Plan for sget! - Githubissues

dlorenc commented 2 years ago

Cc @imjasonh

dlorenc commented 2 years ago

Let's get a rough plan of the end goal and what it's going to do, then figure out how to get from here to there!

imjasonh commented 2 years ago

Somewhat stream-of-thought notes based on the community call yesterday:

Terminology note:

sget-go refers to the Go code in this sigstore/cosign, in cmd/sget -- we think we want to phase this out.
sget-rs refers to the Rust code currently in sigstore/sget -- this currently focuses on OCI fetching + policy; we think we want to remove OCI functionality from this at least.
sget-new refers to some yet-to-be-built tool that focuses on fetching URLs, verifying signatures+policy if present, checking Rekor, etc. -- focused on replacing curl | sh use cases. I think we all agree this is what we want to build.

First, come up with a plan that answers the questions:

what language should sget-new be written in? (Rust vs Go, or something else)
- why is that language the right choice, practically speaking?
what does sget-new need to do to be considered ready for release into the wild?
- not "fully functional", just MVP
- it needs to do something more than just fetch, we have curl for that today
who wants to work on this, and where? sigstore/sget exists, modulo language question above.

Finally, with that plan in place (not yet done, just agreed upon):

document sget-go's deprecation
- delete sget-go from the repo (or rename it)
- remove sget-go from any downstream packages that distribute it (Alpine, maybe others?)
IF sget-new is not in Rust, or is easier to build from the ground up in Rust:
- document sget-rs's deprecation, remove the repo or remove the code from the repo
- otherwise, sget-rs adds URL fetching, removes OCI fetching, sget-rs == sget-new, eventually becomes MVP and released

Anything missing? Anything horribly incorrect?

imjasonh commented 2 years ago

Oh! Another point:

If cosign wants to support fetching a blob from OCI, verifying signatures (+policy?) and printing it to stdout, that seems entirely within its newly staked out scope, different enough from sget not to be too controversial. 🤞

So maybe sget-go just migrates its code into cosign instead of being deleted entirely. The standalone sget-go tool could still be removed, or just become a verification-only client for fetching OCI blobs. Its name should probably change though... at that point, anything cosign wants to do to organize itself is up to cosign.

lukehinds commented 2 years ago

Just a note: If sget-go is deprecated/deleted and OCI features are removed from sget-rs (or sget-$lang), you won't have any way of retrieving blobs / signing materials from an OCI registry. This might be OK, but keep in mind the cosign policy code is present as well to work with the policy validation code that is in sget-rs https://github.com/sigstore/sget/blob/main/src/policy.rs

dlorenc commented 2 years ago

I think this is missing the "what should sget-new do" part still.

A skeleton command line surface or mock showing how a user would interact with it, and what checks it should perform. If we start with that, then we can figure out the best language and repo for the tool to live in.

**Stated task a**. In the sget plan thread, retype the passage that begins at the words "Somewhat stream-of-thought notes" and stops after the words "phase this out.".

**Dataset excerpts**.
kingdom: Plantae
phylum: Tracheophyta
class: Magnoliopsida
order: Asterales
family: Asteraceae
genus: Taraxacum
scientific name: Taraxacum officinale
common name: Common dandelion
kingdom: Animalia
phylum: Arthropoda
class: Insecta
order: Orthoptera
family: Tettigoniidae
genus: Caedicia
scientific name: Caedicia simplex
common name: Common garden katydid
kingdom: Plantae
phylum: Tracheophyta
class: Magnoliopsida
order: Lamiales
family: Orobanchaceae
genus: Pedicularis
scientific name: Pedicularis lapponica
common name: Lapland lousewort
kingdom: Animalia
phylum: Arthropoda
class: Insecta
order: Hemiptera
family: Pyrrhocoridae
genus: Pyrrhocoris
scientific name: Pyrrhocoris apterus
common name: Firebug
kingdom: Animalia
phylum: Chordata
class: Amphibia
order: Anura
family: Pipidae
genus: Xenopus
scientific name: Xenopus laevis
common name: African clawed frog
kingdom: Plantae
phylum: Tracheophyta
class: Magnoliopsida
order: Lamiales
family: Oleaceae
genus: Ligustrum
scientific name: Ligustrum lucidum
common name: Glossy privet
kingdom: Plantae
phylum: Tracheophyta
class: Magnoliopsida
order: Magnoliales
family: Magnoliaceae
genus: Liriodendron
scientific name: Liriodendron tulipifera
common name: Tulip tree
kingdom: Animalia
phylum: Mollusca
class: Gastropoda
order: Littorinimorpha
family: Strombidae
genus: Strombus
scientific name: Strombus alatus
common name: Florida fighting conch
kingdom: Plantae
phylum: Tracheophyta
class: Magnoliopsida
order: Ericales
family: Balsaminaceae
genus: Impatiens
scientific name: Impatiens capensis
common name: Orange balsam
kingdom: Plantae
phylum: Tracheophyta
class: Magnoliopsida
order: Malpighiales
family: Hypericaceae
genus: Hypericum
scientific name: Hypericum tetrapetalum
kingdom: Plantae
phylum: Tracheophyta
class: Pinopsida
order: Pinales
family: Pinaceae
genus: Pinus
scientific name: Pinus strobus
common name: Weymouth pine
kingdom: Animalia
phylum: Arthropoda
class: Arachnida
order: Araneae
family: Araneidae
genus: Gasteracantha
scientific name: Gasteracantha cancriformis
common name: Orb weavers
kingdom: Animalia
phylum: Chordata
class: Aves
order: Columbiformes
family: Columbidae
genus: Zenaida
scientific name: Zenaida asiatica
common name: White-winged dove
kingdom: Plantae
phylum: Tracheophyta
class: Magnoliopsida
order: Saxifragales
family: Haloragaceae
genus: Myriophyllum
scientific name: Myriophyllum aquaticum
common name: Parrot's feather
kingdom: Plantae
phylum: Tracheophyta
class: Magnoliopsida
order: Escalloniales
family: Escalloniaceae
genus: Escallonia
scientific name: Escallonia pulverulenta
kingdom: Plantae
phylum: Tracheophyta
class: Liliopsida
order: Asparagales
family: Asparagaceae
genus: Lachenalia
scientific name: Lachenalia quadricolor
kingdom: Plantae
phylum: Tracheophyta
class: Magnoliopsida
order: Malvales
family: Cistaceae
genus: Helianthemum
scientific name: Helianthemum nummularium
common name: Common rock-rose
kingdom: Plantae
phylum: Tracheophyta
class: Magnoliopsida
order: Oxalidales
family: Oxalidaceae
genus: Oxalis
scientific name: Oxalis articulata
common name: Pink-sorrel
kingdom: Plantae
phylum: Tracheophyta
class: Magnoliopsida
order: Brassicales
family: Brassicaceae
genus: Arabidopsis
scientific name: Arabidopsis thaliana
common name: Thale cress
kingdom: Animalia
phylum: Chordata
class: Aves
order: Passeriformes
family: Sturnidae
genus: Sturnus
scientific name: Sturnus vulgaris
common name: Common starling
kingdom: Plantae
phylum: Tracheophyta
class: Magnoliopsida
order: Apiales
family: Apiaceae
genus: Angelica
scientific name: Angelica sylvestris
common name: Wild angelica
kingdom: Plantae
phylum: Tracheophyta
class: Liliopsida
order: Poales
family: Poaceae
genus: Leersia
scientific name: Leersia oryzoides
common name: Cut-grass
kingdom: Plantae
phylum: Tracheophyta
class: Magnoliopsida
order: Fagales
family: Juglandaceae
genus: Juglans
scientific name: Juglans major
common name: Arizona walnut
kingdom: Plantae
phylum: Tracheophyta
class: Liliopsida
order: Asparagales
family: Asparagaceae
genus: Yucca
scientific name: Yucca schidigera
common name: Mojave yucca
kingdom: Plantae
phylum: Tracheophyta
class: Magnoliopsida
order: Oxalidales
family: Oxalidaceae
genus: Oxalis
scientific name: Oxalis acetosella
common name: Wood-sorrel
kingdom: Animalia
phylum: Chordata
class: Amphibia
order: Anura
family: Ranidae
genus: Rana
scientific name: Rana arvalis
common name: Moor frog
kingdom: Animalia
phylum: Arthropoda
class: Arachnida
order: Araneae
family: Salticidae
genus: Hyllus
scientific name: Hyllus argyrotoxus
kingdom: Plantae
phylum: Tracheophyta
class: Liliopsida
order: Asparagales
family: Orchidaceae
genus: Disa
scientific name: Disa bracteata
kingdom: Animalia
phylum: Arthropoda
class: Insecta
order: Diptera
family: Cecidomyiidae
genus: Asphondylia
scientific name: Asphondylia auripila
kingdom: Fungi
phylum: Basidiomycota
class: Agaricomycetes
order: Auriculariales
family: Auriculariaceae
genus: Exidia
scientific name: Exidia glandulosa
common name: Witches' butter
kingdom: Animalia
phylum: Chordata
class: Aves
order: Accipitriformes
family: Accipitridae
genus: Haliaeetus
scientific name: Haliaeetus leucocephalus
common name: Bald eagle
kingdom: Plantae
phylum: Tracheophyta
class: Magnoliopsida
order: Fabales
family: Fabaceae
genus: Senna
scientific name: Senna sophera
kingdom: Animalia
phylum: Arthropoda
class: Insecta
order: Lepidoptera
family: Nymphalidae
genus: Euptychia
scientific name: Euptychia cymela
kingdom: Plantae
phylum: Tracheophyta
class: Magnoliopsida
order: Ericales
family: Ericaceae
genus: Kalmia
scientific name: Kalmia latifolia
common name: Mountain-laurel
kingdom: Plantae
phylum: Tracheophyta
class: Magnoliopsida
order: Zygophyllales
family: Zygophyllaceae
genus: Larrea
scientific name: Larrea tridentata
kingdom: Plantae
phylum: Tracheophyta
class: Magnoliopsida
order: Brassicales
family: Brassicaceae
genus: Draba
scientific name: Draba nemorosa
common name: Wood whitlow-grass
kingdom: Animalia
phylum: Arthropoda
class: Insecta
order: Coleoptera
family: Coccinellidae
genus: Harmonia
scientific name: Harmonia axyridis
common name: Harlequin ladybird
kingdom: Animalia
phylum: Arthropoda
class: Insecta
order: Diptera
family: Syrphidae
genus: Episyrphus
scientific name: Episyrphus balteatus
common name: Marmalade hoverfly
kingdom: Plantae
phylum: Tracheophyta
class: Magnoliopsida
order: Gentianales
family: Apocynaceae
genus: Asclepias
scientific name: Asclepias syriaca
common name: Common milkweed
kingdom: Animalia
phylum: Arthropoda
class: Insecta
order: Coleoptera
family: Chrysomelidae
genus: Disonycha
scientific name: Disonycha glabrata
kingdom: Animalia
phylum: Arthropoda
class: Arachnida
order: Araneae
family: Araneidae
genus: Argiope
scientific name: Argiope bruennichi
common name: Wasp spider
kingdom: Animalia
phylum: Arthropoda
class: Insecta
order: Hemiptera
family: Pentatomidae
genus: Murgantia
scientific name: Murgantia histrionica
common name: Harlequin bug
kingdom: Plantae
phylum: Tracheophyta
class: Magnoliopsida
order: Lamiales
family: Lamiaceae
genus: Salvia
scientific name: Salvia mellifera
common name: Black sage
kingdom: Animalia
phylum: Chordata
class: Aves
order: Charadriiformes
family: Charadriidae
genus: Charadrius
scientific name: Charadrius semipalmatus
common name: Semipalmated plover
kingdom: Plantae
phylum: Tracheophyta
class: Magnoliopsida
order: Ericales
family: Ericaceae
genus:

**Stated task b**. Please put the entries into a JSON list of strings, one string per line, leaving out blank lines. Begin at the first line of the entries and stop after the line that contains "family: Pipidae".

**Right answer a**.
Somewhat stream-of-thought notes based on the community call yesterday:

Terminology note:

sget-go refers to the Go code in this sigstore/cosign, in cmd/sget -- we think we want to phase this out.

**Right answer b**.
[
  "kingdom: Plantae",
  "phylum: Tracheophyta",
  "class: Magnoliopsida",
  "order: Asterales",
  "family: Asteraceae",
  "genus: Taraxacum",
  "scientific name: Taraxacum officinale",
  "common name: Common dandelion",
  "kingdom: Animalia",
  "phylum: Arthropoda",
  "class: Insecta",
  "order: Orthoptera",
  "family: Tettigoniidae",
  "genus: Caedicia",
  "scientific name: Caedicia simplex",
  "common name: Common garden katydid",
  "kingdom: Plantae",
  "phylum: Tracheophyta",
  "class: Magnoliopsida",
  "order: Lamiales",
  "family: Orobanchaceae",
  "genus: Pedicularis",
  "scientific name: Pedicularis lapponica",
  "common name: Lapland lousewort",
  "kingdom: Animalia",
  "phylum: Arthropoda",
  "class: Insecta",
  "order: Hemiptera",
  "family: Pyrrhocoridae",
  "genus: Pyrrhocoris",
  "scientific name: Pyrrhocoris apterus",
  "common name: Firebug",
  "kingdom: Animalia",
  "phylum: Chordata",
  "class: Amphibia",
  "order: Anura",
  "family: Pipidae"
]